## begin Data lines

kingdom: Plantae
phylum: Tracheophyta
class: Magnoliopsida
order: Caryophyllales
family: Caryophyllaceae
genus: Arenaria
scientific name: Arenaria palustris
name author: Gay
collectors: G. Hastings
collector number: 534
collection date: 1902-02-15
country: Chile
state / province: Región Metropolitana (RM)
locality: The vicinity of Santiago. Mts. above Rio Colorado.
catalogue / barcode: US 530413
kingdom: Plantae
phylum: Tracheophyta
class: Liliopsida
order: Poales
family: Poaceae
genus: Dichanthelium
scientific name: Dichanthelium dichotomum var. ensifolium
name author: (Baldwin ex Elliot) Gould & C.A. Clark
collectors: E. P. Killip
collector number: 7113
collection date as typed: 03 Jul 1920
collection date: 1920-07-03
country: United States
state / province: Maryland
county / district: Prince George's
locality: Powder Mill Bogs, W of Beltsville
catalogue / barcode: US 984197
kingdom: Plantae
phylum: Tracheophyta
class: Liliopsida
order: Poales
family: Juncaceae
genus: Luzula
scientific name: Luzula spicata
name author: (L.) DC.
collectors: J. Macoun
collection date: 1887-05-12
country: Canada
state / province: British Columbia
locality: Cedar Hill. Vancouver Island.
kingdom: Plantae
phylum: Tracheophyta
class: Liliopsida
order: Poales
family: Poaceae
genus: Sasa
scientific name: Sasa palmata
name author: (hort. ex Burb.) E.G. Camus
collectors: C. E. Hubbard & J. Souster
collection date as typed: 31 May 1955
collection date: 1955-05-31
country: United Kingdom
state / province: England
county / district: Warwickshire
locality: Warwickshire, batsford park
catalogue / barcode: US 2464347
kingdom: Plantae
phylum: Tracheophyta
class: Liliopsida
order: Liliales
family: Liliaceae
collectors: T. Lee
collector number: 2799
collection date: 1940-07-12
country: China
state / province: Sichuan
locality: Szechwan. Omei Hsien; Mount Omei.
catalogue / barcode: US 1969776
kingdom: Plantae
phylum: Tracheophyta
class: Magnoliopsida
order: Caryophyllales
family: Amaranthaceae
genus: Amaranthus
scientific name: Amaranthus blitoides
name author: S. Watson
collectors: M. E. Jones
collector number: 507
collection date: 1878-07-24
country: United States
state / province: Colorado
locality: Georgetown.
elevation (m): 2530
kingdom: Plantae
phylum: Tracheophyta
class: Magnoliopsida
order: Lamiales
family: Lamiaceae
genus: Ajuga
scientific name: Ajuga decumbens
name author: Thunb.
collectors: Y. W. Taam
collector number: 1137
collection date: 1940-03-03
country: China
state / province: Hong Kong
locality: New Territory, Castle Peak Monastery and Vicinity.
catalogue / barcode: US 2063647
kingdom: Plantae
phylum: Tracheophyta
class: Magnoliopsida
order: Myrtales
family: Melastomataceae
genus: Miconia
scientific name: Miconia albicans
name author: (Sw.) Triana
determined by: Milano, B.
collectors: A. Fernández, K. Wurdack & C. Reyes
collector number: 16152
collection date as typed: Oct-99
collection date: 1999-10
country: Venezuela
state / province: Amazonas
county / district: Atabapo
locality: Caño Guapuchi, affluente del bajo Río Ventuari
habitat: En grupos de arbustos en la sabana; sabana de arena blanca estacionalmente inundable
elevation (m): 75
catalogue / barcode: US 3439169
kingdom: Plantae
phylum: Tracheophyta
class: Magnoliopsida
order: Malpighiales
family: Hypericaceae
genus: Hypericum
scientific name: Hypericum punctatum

## end Data lines

Print all of the records above line by line, reproducing every field name and value without any change.

kingdom: Plantae
phylum: Tracheophyta
class: Magnoliopsida
order: Caryophyllales
family: Caryophyllaceae
genus: Arenaria
scientific name: Arenaria palustris
name author: Gay
collectors: G. Hastings
collector number: 534
collection date: 1902-02-15
country: Chile
state / province: Región Metropolitana (RM)
locality: The vicinity of Santiago. Mts. above Rio Colorado.
catalogue / barcode: US 530413
kingdom: Plantae
phylum: Tracheophyta
class: Liliopsida
order: Poales
family: Poaceae
genus: Dichanthelium
scientific name: Dichanthelium dichotomum var. ensifolium
name author: (Baldwin ex Elliot) Gould & C.A. Clark
collectors: E. P. Killip
collector number: 7113
collection date as typed: 03 Jul 1920
collection date: 1920-07-03
country: United States
state / province: Maryland
county / district: Prince George's
locality: Powder Mill Bogs, W of Beltsville
catalogue / barcode: US 984197
kingdom: Plantae
phylum: Tracheophyta
class: Liliopsida
order: Poales
family: Juncaceae
genus: Luzula
scientific name: Luzula spicata
name author: (L.) DC.
collectors: J. Macoun
collection date: 1887-05-12
country: Canada
state / province: British Columbia
locality: Cedar Hill. Vancouver Island.
kingdom: Plantae
phylum: Tracheophyta
class: Liliopsida
order: Poales
family: Poaceae
genus: Sasa
scientific name: Sasa palmata
name author: (hort. ex Burb.) E.G. Camus
collectors: C. E. Hubbard & J. Souster
collection date as typed: 31 May 1955
collection date: 1955-05-31
country: United Kingdom
state / province: England
county / district: Warwickshire
locality: Warwickshire, batsford park
catalogue / barcode: US 2464347
kingdom: Plantae
phylum: Tracheophyta
class: Liliopsida
order: Liliales
family: Liliaceae
collectors: T. Lee
collector number: 2799
collection date: 1940-07-12
country: China
state / province: Sichuan
locality: Szechwan. Omei Hsien; Mount Omei.
catalogue / barcode: US 1969776
kingdom: Plantae
phylum: Tracheophyta
class: Magnoliopsida
order: Caryophyllales
family: Amaranthaceae
genus: Amaranthus
scientific name: Amaranthus blitoides
name author: S. Watson
collectors: M. E. Jones
collector number: 507
collection date: 1878-07-24
country: United States
state / province: Colorado
locality: Georgetown.
elevation (m): 2530
kingdom: Plantae
phylum: Tracheophyta
class: Magnoliopsida
order: Lamiales
family: Lamiaceae
genus: Ajuga
scientific name: Ajuga decumbens
name author: Thunb.
collectors: Y. W. Taam
collector number: 1137
collection date: 1940-03-03
country: China
state / province: Hong Kong
locality: New Territory, Castle Peak Monastery and Vicinity.
catalogue / barcode: US 2063647
kingdom: Plantae
phylum: Tracheophyta
class: Magnoliopsida
order: Myrtales
family: Melastomataceae
genus: Miconia
scientific name: Miconia albicans
name author: (Sw.) Triana
determined by: Milano, B.
collectors: A. Fernández, K. Wurdack & C. Reyes
collector number: 16152
collection date as typed: Oct-99
collection date: 1999-10
country: Venezuela
state / province: Amazonas
county / district: Atabapo
locality: Caño Guapuchi, affluente del bajo Río Ventuari
habitat: En grupos de arbustos en la sabana; sabana de arena blanca estacionalmente inundable
elevation (m): 75
catalogue / barcode: US 3439169
kingdom: Plantae
phylum: Tracheophyta
class: Magnoliopsida
order: Malpighiales
family: Hypericaceae
genus: Hypericum
scientific name: Hypericum punctatum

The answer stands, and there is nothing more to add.